# Crypt ID



## EDGE (Feb 28, 2004)

This was given to me as C. parva, but now I am not sure what plant or hybrid this might be. The plant grows extremely slow and has a similar structure as parva under 1.5 wpg.


----------



## FarCanal (Mar 12, 2008)

I have a very similar story to yours, the plant in question flowered very similarly to yours too. I've been calling it C. xWillisii ever since. http://www.xs4all.nl/~crypts/Cryptocoryne/Gallery/wil/wil.html


----------



## EDGE (Feb 28, 2004)

I wonder what the C. xwillisi I have is. I haven't been able to get this one to flower.


----------



## ddavila06 (Jan 31, 2009)

lol, crypt maddness! regardless of what they are they look very nice and healthy! hope someone figures it out.


----------



## Chuukus (Sep 24, 2009)

That could be C. walkeri or C. petchii, I have C. willisii, C. petchii C. walkeri and they look indentical except the heigth they grow to.


----------



## FarCanal (Mar 12, 2008)

I ain't touching the ID on the other crypt without a flower, could be lots of things.

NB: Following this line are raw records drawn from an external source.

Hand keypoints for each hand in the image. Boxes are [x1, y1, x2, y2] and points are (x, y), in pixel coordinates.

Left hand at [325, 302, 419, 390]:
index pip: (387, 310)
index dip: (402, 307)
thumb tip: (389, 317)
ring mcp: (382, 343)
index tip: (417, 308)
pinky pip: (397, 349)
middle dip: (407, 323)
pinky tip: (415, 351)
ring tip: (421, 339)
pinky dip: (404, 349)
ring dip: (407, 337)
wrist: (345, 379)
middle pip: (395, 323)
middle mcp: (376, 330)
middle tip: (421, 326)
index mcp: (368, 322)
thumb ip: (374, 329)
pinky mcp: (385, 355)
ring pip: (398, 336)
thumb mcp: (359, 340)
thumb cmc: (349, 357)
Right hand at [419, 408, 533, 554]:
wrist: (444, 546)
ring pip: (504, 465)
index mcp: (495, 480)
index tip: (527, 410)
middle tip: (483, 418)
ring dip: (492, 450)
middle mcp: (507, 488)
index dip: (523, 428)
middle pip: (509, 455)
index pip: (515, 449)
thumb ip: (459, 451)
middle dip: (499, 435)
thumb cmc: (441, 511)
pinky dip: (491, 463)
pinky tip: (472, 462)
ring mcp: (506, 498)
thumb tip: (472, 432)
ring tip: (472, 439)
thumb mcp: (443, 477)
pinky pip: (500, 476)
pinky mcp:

Are you going to dissect the flower that you have? I didn't dissect mine when it flowered and I'm really wishing I did. I'd love to see how far down the tube the color continues. I've seen some dissected flower shots of what I thought was a xwillisii that was multi colored almost all the way down to the kettle. I'm really hoping mine flowers again soon ....


----------



## EDGE (Feb 28, 2004)

Won't be dissecting any flower for a while. None of my crypts flowered after I switched over to a higher Nitrogen formula in the summer time.


----------